Task directions: Transcribe only the lines of the listing below from the one holding "X22933743Y10626830D01*" through the one holding "X13995362Y14671399D01*", inclusive, without any change.

○ ○ ○ ○ ○ ○ ○

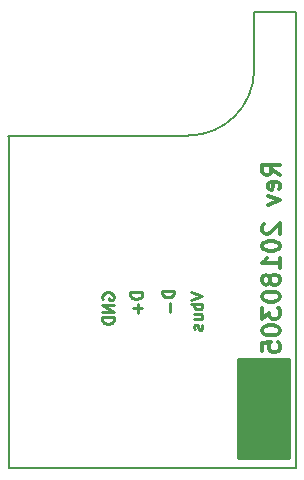
<source format=gbo>
%TF.GenerationSoftware,KiCad,Pcbnew,4.0.7*%
%TF.CreationDate,2018-03-06T15:15:19+00:00*%
%TF.ProjectId,a5v11-mod-01,61357631312D6D6F642D30312E6B6963,rev?*%
%TF.FileFunction,Legend,Bot*%
%FSLAX46Y46*%
G04 Gerber Fmt 4.6, Leading zero omitted, Abs format (unit mm)*
G04 Created by KiCad (PCBNEW 4.0.7) date Tuesday, 06 March 2018 'PMt' 15:15:19*
%MOMM*%
%LPD*%
G01*
G04 APERTURE LIST*
%ADD10C,0.100000*%
%ADD11C,0.300000*%
%ADD12C,0.150000*%
%ADD13C,0.250000*%
%ADD14C,0.254000*%
G04 APERTURE END LIST*
D10*
D11*
X23005171Y24841112D02*
X22290886Y25341112D01*
X23005171Y25698255D02*
X21505171Y25698255D01*
X21505171Y25126827D01*
X21576600Y24983969D01*
X21648029Y24912541D01*
X21790886Y24841112D01*
X22005171Y24841112D01*
X22148029Y24912541D01*
X22219457Y24983969D01*
X22290886Y25126827D01*
X22290886Y25698255D01*
X22933743Y23626827D02*
X23005171Y23769684D01*
X23005171Y24055398D01*
X22933743Y24198255D01*
X22790886Y24269684D01*
X22219457Y24269684D01*
X22076600Y24198255D01*
X22005171Y24055398D01*
X22005171Y23769684D01*
X22076600Y23626827D01*
X22219457Y23555398D01*
X22362314Y23555398D01*
X22505171Y24269684D01*
X22005171Y23055398D02*
X23005171Y22698255D01*
X22005171Y22341113D01*
X21648029Y20698256D02*
X21576600Y20626827D01*
X21505171Y20483970D01*
X21505171Y20126827D01*
X21576600Y19983970D01*
X21648029Y19912541D01*
X21790886Y19841113D01*
X21933743Y19841113D01*
X22148029Y19912541D01*
X23005171Y20769684D01*
X23005171Y19841113D01*
X21505171Y18912542D02*
X21505171Y18769685D01*
X21576600Y18626828D01*
X21648029Y18555399D01*
X21790886Y18483970D01*
X22076600Y18412542D01*
X22433743Y18412542D01*
X22719457Y18483970D01*
X22862314Y18555399D01*
X22933743Y18626828D01*
X23005171Y18769685D01*
X23005171Y18912542D01*
X22933743Y19055399D01*
X22862314Y19126828D01*
X22719457Y19198256D01*
X22433743Y19269685D01*
X22076600Y19269685D01*
X21790886Y19198256D01*
X21648029Y19126828D01*
X21576600Y19055399D01*
X21505171Y18912542D01*
X23005171Y16983971D02*
X23005171Y17841114D01*
X23005171Y17412542D02*
X21505171Y17412542D01*
X21719457Y17555399D01*
X21862314Y17698257D01*
X21933743Y17841114D01*
X22148029Y16126828D02*
X22076600Y16269686D01*
X22005171Y16341114D01*
X21862314Y16412543D01*
X21790886Y16412543D01*
X21648029Y16341114D01*
X21576600Y16269686D01*
X21505171Y16126828D01*
X21505171Y15841114D01*
X21576600Y15698257D01*
X21648029Y15626828D01*
X21790886Y15555400D01*
X21862314Y15555400D01*
X22005171Y15626828D01*
X22076600Y15698257D01*
X22148029Y15841114D01*
X22148029Y16126828D01*
X22219457Y16269686D01*
X22290886Y16341114D01*
X22433743Y16412543D01*
X22719457Y16412543D01*
X22862314Y16341114D01*
X22933743Y16269686D01*
X23005171Y16126828D01*
X23005171Y15841114D01*
X22933743Y15698257D01*
X22862314Y15626828D01*
X22719457Y15555400D01*
X22433743Y15555400D01*
X22290886Y15626828D01*
X22219457Y15698257D01*
X22148029Y15841114D01*
X21505171Y14626829D02*
X21505171Y14483972D01*
X21576600Y14341115D01*
X21648029Y14269686D01*
X21790886Y14198257D01*
X22076600Y14126829D01*
X22433743Y14126829D01*
X22719457Y14198257D01*
X22862314Y14269686D01*
X22933743Y14341115D01*
X23005171Y14483972D01*
X23005171Y14626829D01*
X22933743Y14769686D01*
X22862314Y14841115D01*
X22719457Y14912543D01*
X22433743Y14983972D01*
X22076600Y14983972D01*
X21790886Y14912543D01*
X21648029Y14841115D01*
X21576600Y14769686D01*
X21505171Y14626829D01*
X21505171Y13626829D02*
X21505171Y12698258D01*
X22076600Y13198258D01*
X22076600Y12983972D01*
X22148029Y12841115D01*
X22219457Y12769686D01*
X22362314Y12698258D01*
X22719457Y12698258D01*
X22862314Y12769686D01*
X22933743Y12841115D01*
X23005171Y12983972D01*
X23005171Y13412544D01*
X22933743Y13555401D01*
X22862314Y13626829D01*
X21505171Y11769687D02*
X21505171Y11626830D01*
X21576600Y11483973D01*
X21648029Y11412544D01*
X21790886Y11341115D01*
X22076600Y11269687D01*
X22433743Y11269687D01*
X22719457Y11341115D01*
X22862314Y11412544D01*
X22933743Y11483973D01*
X23005171Y11626830D01*
X23005171Y11769687D01*
X22933743Y11912544D01*
X22862314Y11983973D01*
X22719457Y12055401D01*
X22433743Y12126830D01*
X22076600Y12126830D01*
X21790886Y12055401D01*
X21648029Y11983973D01*
X21576600Y11912544D01*
X21505171Y11769687D01*
X21505171Y9912544D02*
X21505171Y10626830D01*
X22219457Y10698259D01*
X22148029Y10626830D01*
X22076600Y10483973D01*
X22076600Y10126830D01*
X22148029Y9983973D01*
X22219457Y9912544D01*
X22362314Y9841116D01*
X22719457Y9841116D01*
X22862314Y9912544D01*
X22933743Y9983973D01*
X23005171Y10126830D01*
X23005171Y10483973D01*
X22933743Y10626830D01*
X22862314Y10698259D01*
D12*
X15240000Y28194000D02*
G75*
G03X20828000Y33782000I0J5588000D01*
G01*
D13*
X14042981Y15052352D02*
X13042981Y15052352D01*
X13042981Y14814257D01*
X13090600Y14671399D01*
X13185838Y14576161D01*
X13281076Y14528542D01*
X13471552Y14480923D01*
X13614410Y14480923D01*
X13804886Y14528542D01*
X13900124Y14576161D01*
X13995362Y14671399D01*
X14042981Y14814257D01*
X14042981Y15052352D01*
X13662029Y14052352D02*
X13662029Y13290447D01*
X11342981Y14942352D02*
X10342981Y14942352D01*
X10342981Y14704257D01*
X10390600Y14561399D01*
X10485838Y14466161D01*
X10581076Y14418542D01*
X10771552Y14370923D01*
X10914410Y14370923D01*
X11104886Y14418542D01*
X11200124Y14466161D01*
X11295362Y14561399D01*
X11342981Y14704257D01*
X11342981Y14942352D01*
X10962029Y13942352D02*
X10962029Y13180447D01*
X11342981Y13561399D02*
X10581076Y13561399D01*
X7990600Y14333304D02*
X7942981Y14428542D01*
X7942981Y14571399D01*
X7990600Y14714257D01*
X8085838Y14809495D01*
X8181076Y14857114D01*
X8371552Y14904733D01*
X8514410Y14904733D01*
X8704886Y14857114D01*
X8800124Y14809495D01*
X8895362Y14714257D01*
X8942981Y14571399D01*
X8942981Y14476161D01*
X8895362Y14333304D01*
X8847743Y14285685D01*
X8514410Y14285685D01*
X8514410Y14476161D01*
X8942981Y13857114D02*
X7942981Y13857114D01*
X8942981Y13285685D01*
X7942981Y13285685D01*
X8942981Y12809495D02*
X7942981Y12809495D01*
X7942981Y12571400D01*
X7990600Y12428542D01*
X8085838Y12333304D01*
X8181076Y12285685D01*
X8371552Y12238066D01*
X8514410Y12238066D01*
X8704886Y12285685D01*
X8800124Y12333304D01*
X8895362Y12428542D01*
X8942981Y12571400D01*
X8942981Y12809495D01*
X15442981Y14954257D02*
X16442981Y14620924D01*
X15442981Y14287590D01*
X16442981Y13954257D02*
X15442981Y13954257D01*
X15823933Y13954257D02*
X15776314Y13859019D01*
X15776314Y13668542D01*
X15823933Y13573304D01*
X15871552Y13525685D01*
X15966790Y13478066D01*
X16252505Y13478066D01*
X16347743Y13525685D01*
X16395362Y13573304D01*
X16442981Y13668542D01*
X16442981Y13859019D01*
X16395362Y13954257D01*
X15776314Y12620923D02*
X16442981Y12620923D01*
X15776314Y13049495D02*
X16300124Y13049495D01*
X16395362Y13001876D01*
X16442981Y12906638D01*
X16442981Y12763780D01*
X16395362Y12668542D01*
X16347743Y12620923D01*
X16395362Y12192352D02*
X16442981Y12097114D01*
X16442981Y11906638D01*
X16395362Y11811399D01*
X16300124Y11763780D01*
X16252505Y11763780D01*
X16157267Y11811399D01*
X16109648Y11906638D01*
X16109648Y12049495D01*
X16062029Y12144733D01*
X15966790Y12192352D01*
X15919171Y12192352D01*
X15823933Y12144733D01*
X15776314Y12049495D01*
X15776314Y11906638D01*
X15823933Y11811399D01*
D12*
X90600Y71400D02*
X90600Y28121400D01*
X24390600Y71400D02*
X90600Y71400D01*
X24390600Y38621400D02*
X24390600Y71400D01*
X20790600Y38621400D02*
X24390600Y38621400D01*
X20828000Y33782000D02*
X20790600Y38621400D01*
X0Y28194000D02*
X15240000Y28194000D01*
D14*
G36*
X23749000Y889000D02*
X19431000Y889000D01*
X19431000Y9271000D01*
X23749000Y9271000D01*
X23749000Y889000D01*
X23749000Y889000D01*
G37*
X23749000Y889000D02*
X19431000Y889000D01*
X19431000Y9271000D01*
X23749000Y9271000D01*
X23749000Y889000D01*
M02*

</source>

○ ○ ○ ○ ○ ○ ○

Response to this exercise:
X22933743Y10626830D01*
X22862314Y10698259D01*
D12*
X15240000Y28194000D02*
G75*
G03X20828000Y33782000I0J5588000D01*
G01*
D13*
X14042981Y15052352D02*
X13042981Y15052352D01*
X13042981Y14814257D01*
X13090600Y14671399D01*
X13185838Y14576161D01*
X13281076Y14528542D01*
X13471552Y14480923D01*
X13614410Y14480923D01*
X13804886Y14528542D01*
X13900124Y14576161D01*
X13995362Y14671399D01*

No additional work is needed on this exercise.